What to work on:
Pick out each line in the records below that includes the word "Granville", and copy those lines. Case counts.

Dataset excerpts:
·····
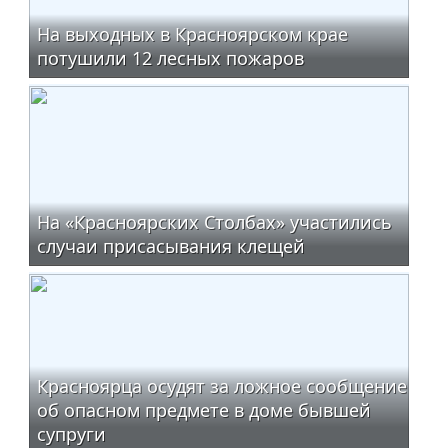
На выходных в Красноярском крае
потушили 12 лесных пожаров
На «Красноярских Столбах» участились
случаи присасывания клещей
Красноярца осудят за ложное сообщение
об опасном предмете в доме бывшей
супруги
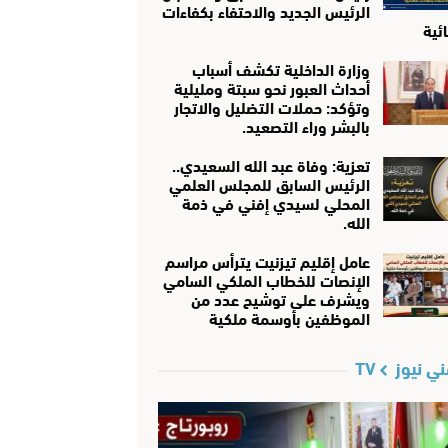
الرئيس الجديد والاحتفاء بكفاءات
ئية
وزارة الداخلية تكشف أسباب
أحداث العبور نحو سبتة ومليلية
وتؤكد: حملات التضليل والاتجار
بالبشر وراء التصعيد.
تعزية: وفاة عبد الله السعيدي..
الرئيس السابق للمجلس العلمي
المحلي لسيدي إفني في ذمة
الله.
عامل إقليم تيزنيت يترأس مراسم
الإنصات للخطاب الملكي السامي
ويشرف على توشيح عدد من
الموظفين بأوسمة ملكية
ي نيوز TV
·····
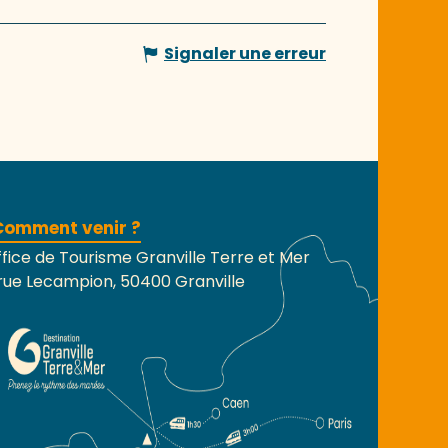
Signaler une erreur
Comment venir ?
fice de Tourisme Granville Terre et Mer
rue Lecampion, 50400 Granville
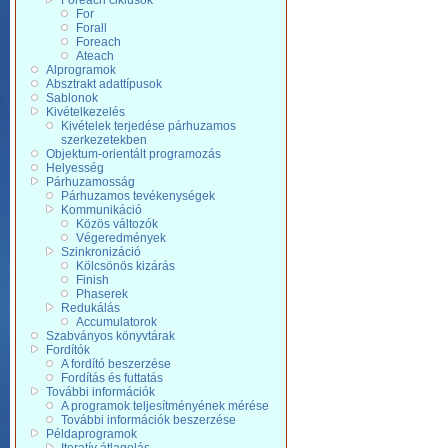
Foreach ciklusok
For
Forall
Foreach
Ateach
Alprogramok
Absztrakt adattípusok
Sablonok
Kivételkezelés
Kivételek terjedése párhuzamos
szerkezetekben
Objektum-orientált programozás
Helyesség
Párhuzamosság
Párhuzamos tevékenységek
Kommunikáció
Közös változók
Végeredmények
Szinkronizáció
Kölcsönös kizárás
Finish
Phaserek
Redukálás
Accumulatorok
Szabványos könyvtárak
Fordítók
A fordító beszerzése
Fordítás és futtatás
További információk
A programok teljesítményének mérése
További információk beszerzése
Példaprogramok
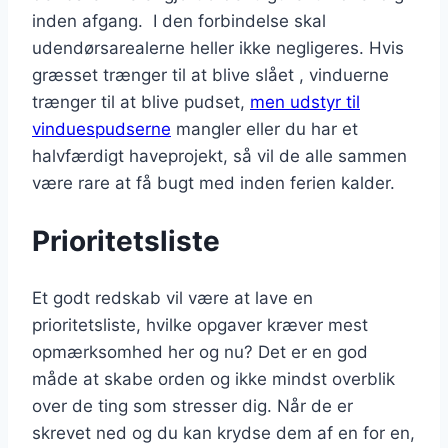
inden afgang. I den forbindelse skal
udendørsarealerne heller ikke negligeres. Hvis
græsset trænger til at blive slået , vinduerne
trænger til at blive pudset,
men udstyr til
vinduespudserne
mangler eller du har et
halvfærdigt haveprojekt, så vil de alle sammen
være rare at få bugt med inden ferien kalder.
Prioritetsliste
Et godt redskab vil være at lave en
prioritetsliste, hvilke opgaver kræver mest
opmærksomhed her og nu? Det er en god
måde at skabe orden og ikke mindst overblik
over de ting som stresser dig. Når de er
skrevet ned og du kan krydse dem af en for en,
·····
Written reply:
fice de Tourisme Granville Terre et Mer
rue Lecampion, 50400 Granville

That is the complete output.